About this exercise: Would you please restate all of the data exactly?

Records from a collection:
*****

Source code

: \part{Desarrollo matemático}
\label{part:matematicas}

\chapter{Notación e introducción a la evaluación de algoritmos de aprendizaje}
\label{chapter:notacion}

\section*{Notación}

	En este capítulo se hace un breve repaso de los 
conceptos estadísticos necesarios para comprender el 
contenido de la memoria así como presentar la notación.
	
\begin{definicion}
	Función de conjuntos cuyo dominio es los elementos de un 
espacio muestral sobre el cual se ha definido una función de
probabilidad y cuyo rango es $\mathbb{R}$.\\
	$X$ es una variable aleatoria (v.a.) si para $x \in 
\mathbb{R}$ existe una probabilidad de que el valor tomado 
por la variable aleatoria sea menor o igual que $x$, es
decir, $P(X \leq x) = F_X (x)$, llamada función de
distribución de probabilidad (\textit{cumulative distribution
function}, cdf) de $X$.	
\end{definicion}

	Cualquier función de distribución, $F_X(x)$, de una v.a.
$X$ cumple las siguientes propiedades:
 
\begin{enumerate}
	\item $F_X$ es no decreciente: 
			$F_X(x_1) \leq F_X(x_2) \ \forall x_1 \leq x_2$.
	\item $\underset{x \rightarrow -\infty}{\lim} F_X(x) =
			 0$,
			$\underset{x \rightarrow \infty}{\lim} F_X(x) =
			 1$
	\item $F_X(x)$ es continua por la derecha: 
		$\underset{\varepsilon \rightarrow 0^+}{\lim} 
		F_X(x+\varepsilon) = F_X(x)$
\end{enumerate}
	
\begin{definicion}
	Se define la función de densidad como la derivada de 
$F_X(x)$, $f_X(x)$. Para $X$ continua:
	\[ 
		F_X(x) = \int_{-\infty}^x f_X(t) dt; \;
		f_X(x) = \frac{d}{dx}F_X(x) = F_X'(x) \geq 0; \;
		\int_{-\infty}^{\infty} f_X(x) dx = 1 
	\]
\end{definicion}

*****

Written solution:
Source code

: \part{Desarrollo matemático}
\label{part:matematicas}

\chapter{Notación e introducción a la evaluación de algoritmos de aprendizaje}
\label{chapter:notacion}

\section*{Notación}

	En este capítulo se hace un breve repaso de los 
conceptos estadísticos necesarios para comprender el 
contenido de la memoria así como presentar la notación.
	
\begin{definicion}
	Función de conjuntos cuyo dominio es los elementos de un 
espacio muestral sobre el cual se ha definido una función de
probabilidad y cuyo rango es $\mathbb{R}$.\\
	$X$ es una variable aleatoria (v.a.) si para $x \in 
\mathbb{R}$ existe una probabilidad de que el valor tomado 
por la variable aleatoria sea menor o igual que $x$, es
decir, $P(X \leq x) = F_X (x)$, llamada función de
distribución de probabilidad (\textit{cumulative distribution
function}, cdf) de $X$.	
\end{definicion}

	Cualquier función de distribución, $F_X(x)$, de una v.a.
$X$ cumple las siguientes propiedades:
 
\begin{enumerate}
	\item $F_X$ es no decreciente: 
			$F_X(x_1) \leq F_X(x_2) \ \forall x_1 \leq x_2$.
	\item $\underset{x \rightarrow -\infty}{\lim} F_X(x) =
			 0$,
			$\underset{x \rightarrow \infty}{\lim} F_X(x) =
			 1$
	\item $F_X(x)$ es continua por la derecha: 
		$\underset{\varepsilon \rightarrow 0^+}{\lim} 
		F_X(x+\varepsilon) = F_X(x)$
\end{enumerate}
	
\begin{definicion}
	Se define la función de densidad como la derivada de 
$F_X(x)$, $f_X(x)$. Para $X$ continua:
	\[ 
		F_X(x) = \int_{-\infty}^x f_X(t) dt; \;
		f_X(x) = \frac{d}{dx}F_X(x) = F_X'(x) \geq 0; \;
		\int_{-\infty}^{\infty} f_X(x) dx = 1 
	\]
\end{definicion}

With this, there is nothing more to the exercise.